What the politicians have promised and what campaigners want

Labour

  • Personalised budgets in social care where people can decide
    what they need and how it should be provided.
  • Investment in, and improvement of, mental health services
    including behavioural therapies as well as drug treatments.
  • Appropriate resources and support from trained staff for
    children with special educational needs in a mixture of mainstream
    schools and special schools.
  • Services designed to meet the needs of disabled children and
    their families.
  • Incapacity benefit reforms, under which people with the most
    severe conditions will receive more money than they do now.

Conservative

  • Expansion of respite care to make looking after a relative
    easier.
  • Introduction of a Mental Health Bill giving patients the right
    to choose the treatment they need and a pledge to protect civil
    liberties.
  • Expansion of the number of psychiatric care places for
    adolescents.
  • Suspension of the closure of special schools.

    Liberal Democrats

  • Appropriate training for all teachers and teaching assistants
    working with children with special educational needs.
  • Encouragement of the take-up of direct payments and greater
    support for service users, such as help with financial
    administration.
  • Introduction of a £200 winter fuel payment for people with
    severe disabilities.
  • Introduction of a single equality act.

Scope

  • A guarantee that all disabled people will have control over
    their day-to-day lives.
  • A guarantee that disabled children will have the right to
    mainstream education.
  • Practical support to disabled people seeking employment.
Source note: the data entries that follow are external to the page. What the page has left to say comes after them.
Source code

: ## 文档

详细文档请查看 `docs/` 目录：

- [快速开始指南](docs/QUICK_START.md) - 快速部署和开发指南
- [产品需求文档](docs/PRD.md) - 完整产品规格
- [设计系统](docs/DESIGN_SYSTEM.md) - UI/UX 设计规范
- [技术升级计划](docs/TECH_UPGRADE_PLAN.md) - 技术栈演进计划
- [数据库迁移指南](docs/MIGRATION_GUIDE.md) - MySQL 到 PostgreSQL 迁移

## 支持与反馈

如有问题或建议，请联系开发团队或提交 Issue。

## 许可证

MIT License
Better
    access to justice through establishment of equality tribunals.
  • An extension of anti-discrimination legislation to cover all
    public transport.

Mencap

  • A review of the disabled facilities grant, used to pay for
    essential adaptations to their properties, to abolish means testing
    when being used for children.

Rethink

  • Increased access to, and reduced waiting times for, mental
    health services.
  • Protected spending of primary care trust funds on mental health
    services.
  • New mental health legislation giving people access to mental
    health care when and how they need it.
  • An increase in annual spending on countering the stigma
    attached to mental health in England from the current 1.5 pence a
    head of the population to 36 pence a head within five years.